Using Network Manager to get the eth0:0, eth0:1 interfaces via keyfile

I’ve attempted to set up eth0 with several IP addresses via nmtui. It works, but not as I expected. I need to be able to bind 1:1 IP addresses to physical eth0 and eth0:0-1, etc. interfaces. I need help figuring out how to accomplish this via NetworkManager key files. The primary driving factor is binding a VM to an eth0:0 interface. Any pointers or assistance would be greatly appreciated.

Thanks!

Do you really?

The IP aliases (that did have “separate interfaces”, like eth0:0) are an old technique. The current way is to have multiple addresses on one interface. On IPv6 that is practically compulsory.
The ipv4.addresses NM setting is a list.

That is how you assume to achieve something. What do you actually want to achieve?

Is it something like:

  • There is LAN 10.0.0.0/24
  • Host must get 10.0.0.1 in the LAN
  • VM must get 10.0.0.2 in the LAN

Thanks for your response.

What I would like to achieve is this

the host which has (5) IP addresses allocates them as follows:
1 IP address dedicated to the host
3 IP addresses dedicated to 3 separate VMs, with a 1:1 ratio of private class C address to live IP
1 IP is dedicated to docker with a 1:1 ratio of private class C address to live IP addresses

For troubleshooting, each VM would allows passthrough outbound and inbound traffic initially prior to writing any friewall rules.
Thank you for your assistance

Ok, lets call the 10.0.0.1–10.0.0.5 “live IP” that are in subnet 10.0.0.0/X.
You apparently want a second subnet, where first VM has 192.168.0.2,
and routing that from outside to 10.0.0.2 to forward to 192.168.0.2.

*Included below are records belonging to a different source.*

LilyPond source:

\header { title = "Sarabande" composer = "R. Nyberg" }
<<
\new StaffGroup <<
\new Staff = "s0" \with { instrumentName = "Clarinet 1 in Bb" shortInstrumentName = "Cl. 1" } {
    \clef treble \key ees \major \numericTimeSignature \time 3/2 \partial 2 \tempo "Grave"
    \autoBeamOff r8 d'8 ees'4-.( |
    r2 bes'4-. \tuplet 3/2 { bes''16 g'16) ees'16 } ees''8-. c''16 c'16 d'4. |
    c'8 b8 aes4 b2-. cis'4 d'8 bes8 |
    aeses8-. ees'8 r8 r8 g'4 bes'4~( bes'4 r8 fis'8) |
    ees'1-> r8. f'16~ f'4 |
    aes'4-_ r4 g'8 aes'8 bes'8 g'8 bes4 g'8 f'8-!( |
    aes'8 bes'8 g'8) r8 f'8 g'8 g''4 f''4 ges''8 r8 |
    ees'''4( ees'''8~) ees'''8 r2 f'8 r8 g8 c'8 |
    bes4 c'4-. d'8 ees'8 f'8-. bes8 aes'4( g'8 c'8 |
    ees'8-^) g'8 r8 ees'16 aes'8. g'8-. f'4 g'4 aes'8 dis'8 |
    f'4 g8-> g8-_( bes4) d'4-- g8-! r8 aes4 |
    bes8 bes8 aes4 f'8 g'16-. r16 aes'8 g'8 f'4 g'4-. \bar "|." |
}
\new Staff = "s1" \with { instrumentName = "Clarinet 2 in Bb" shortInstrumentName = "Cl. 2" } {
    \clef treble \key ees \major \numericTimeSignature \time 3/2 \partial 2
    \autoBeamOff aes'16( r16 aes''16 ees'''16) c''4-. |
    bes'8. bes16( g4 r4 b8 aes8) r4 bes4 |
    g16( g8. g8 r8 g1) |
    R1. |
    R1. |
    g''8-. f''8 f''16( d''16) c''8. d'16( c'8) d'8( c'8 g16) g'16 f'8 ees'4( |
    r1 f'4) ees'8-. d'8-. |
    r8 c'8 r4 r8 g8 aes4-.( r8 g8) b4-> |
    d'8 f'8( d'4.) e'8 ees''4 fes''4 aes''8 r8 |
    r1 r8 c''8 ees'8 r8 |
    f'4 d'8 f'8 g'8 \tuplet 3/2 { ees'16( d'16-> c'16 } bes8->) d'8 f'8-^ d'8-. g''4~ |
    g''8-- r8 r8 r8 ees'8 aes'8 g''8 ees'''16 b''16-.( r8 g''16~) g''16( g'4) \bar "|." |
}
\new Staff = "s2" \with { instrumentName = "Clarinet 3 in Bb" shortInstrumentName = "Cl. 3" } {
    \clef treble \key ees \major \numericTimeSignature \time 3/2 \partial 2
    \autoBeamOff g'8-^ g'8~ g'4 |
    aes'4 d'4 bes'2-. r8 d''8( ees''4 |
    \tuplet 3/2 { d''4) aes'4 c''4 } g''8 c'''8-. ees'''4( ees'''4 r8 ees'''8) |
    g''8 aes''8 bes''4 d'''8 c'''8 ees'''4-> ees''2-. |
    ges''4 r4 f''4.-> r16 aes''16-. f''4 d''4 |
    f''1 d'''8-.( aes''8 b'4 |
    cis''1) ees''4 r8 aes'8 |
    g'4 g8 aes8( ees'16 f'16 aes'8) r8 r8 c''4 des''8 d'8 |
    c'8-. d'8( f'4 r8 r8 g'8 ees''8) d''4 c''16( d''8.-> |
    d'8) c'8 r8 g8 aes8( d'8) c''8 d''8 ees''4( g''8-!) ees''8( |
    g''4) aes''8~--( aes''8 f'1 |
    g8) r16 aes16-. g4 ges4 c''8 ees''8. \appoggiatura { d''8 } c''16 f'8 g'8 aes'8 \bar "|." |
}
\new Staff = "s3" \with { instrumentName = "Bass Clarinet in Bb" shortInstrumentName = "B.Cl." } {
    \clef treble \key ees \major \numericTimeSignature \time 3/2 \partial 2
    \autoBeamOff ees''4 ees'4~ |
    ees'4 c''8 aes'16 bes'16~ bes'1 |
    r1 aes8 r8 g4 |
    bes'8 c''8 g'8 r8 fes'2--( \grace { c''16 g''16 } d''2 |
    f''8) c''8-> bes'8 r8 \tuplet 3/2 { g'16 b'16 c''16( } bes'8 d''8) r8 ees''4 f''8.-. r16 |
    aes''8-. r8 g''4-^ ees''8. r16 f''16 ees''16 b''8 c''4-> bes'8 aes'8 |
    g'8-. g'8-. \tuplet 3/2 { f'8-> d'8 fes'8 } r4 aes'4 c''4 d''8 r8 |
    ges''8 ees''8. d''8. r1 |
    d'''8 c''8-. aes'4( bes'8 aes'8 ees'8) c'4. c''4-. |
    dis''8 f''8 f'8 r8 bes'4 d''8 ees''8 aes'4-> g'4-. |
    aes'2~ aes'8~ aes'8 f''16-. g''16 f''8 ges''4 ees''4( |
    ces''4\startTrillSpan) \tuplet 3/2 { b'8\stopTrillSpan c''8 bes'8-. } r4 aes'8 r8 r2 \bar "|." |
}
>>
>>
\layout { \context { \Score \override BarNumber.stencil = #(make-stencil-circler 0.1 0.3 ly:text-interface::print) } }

Why don’t you simply connect the VM to external subnet with address 10.0.0.2?

The host has interface “eth0”. It could have a bridge interface “br0” and demote the eth0 to be a port of br0.
The live IP of host (10.0.0.1) would be on br0 and the eth0 would have no address at all.

Then attach the VM to br0. Set the 10.0.0.2 on the interface of the VM.
The bridge (br0) acts line unmanaged network switch that extends the external subnet to the VM.

No “1:1” shenanigans to tackle with.


On firewall:
The default on host is to not filter bridged traffic; the host does not act as firewall between outside and the VM.
You obviously (can) have firewall in the VM.
It is possible to enable filtering fo bridged traffic, so the host could be a firewall too.